ABOUT THIS EXERCISE = From the passage below on Dutch and Hungarian cooperation, list every industrial sector that the Netherlands' national circular transition agendas are said to include.

DOCUMENT EXTRACT =
Amsterdam | Photo by Depositphotos

Agricultural cooperation

Agriculture is one of the specific economic sectors where the embassy fosters bilateral cooperation. “The natural circumstances for agriculture in Hungary are very positive, such as the country’s geographical location and its fertile soil. However, the opportunities are not yet fully used,’’ the Ambassador remarks. “For example, Hungary is importing fruit and vegetables, whereas it could grow more locally. We can do much more in terms of cooperation in the area of agriculture, where Dutch expertise and knowledge could stimulate the modernization of the animal husbandry sector, like the pig sector. Innovation, cooperation and competitiveness within the agricultural sector could be further stimulated,” Van Hell says. The Netherlands is a hotbed of agri-food research with some 12 out of the 40 largest global food & beverage companies operating R&D facilities there. Regional initiatives like Food Valley and Brainport Foodtech support SMEs with the implementation of promising innovations. “I see ambition on the part of the Hungarian Ministry of Agriculture to carry out reforms in the sector and in general to have more value-added production, moving from the notion ‘Made in Hungary’ to ‘Invented in Hungary’. More competition, welcoming foreign farmers to do business here, setting up cooperatives and cooperation between top-notch research institutes, the government and the sector itself are key in raising productivity,” the Ambassador notes.

The economy of the future

According to the Global Innovation Index 2018, the Netherlands is the second most innovative country in the world after Switzerland. The Dutch government strongly supports the deployment of innovations in building a circular economy for long-term sustainability. ‘’My country has set a big, audacious goal of being 100% waste free by 2050 and 50% by 2030,’’ the Ambassador says. To achieve this, the Netherlands has set up national circular transition agendas for a wide range of industrial sectors, including consumer goods, plastics and construction. ‘’As a local initiative, our embassy, together with the Business Council for Sustainable Development in Hungary and the Ministry of Innovation and Technology established the Circular Economy Platform last November,’’ the Ambassador explains. With over 70 members by now, it has been set up with the aim to share knowledge and to speed up the transition to circularity by closing the loops.

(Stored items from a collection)
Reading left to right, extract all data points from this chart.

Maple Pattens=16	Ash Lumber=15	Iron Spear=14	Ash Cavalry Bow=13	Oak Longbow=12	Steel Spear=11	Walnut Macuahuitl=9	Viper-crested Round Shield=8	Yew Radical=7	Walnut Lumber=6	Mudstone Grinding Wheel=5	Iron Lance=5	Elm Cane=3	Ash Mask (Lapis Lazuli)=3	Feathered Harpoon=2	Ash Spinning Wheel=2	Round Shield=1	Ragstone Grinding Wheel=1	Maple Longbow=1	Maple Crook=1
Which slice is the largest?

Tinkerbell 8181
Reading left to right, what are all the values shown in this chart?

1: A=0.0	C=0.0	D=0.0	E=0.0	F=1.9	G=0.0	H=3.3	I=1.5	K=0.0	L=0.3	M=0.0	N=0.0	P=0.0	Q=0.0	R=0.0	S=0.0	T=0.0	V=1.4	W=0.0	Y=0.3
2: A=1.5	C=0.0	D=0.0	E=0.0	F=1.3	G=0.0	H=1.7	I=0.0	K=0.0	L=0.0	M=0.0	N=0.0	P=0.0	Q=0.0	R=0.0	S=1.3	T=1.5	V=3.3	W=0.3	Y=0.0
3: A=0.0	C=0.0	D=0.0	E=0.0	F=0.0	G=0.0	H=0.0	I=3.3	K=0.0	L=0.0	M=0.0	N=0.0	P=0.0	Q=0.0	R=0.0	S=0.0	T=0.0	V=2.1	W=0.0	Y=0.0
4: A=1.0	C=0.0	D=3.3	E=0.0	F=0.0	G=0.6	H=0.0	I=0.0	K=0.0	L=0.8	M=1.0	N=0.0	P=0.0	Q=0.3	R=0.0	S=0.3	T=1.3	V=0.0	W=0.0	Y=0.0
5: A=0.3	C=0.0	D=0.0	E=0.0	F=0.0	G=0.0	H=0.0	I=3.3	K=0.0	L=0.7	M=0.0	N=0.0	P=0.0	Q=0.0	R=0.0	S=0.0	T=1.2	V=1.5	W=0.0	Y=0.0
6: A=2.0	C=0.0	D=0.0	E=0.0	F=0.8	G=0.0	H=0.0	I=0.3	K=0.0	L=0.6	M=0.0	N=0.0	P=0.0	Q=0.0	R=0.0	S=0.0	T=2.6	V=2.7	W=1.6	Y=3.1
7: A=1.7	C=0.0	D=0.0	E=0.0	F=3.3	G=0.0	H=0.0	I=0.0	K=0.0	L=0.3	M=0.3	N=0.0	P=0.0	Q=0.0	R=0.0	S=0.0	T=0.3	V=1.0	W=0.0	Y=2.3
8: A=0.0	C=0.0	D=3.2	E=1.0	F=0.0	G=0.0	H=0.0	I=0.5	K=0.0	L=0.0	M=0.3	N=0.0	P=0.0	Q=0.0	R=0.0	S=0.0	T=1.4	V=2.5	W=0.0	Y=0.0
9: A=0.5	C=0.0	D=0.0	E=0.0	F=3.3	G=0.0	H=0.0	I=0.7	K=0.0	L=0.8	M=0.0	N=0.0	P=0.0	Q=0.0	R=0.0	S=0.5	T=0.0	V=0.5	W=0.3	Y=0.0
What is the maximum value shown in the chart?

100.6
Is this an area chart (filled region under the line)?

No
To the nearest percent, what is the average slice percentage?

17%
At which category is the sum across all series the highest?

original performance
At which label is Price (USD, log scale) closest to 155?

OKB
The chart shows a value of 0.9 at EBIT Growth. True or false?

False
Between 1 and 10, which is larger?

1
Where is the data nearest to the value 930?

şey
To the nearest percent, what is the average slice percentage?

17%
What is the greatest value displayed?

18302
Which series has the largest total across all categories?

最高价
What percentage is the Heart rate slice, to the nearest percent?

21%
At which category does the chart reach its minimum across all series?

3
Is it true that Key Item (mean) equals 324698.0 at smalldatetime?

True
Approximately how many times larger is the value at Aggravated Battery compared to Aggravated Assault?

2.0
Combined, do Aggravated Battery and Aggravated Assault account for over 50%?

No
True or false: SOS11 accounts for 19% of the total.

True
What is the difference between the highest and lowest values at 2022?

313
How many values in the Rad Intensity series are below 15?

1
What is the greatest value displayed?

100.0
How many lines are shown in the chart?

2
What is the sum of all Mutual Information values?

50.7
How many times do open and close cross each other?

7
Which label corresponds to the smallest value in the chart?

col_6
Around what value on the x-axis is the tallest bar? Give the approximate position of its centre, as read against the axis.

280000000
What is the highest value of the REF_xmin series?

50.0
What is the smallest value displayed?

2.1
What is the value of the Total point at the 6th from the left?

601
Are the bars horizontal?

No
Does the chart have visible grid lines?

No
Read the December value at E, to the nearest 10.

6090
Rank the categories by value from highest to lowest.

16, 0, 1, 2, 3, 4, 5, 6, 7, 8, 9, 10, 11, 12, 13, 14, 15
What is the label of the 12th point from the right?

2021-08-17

OUTPUT FOR THIS EXERCISE = Consumer goods, plastics, construction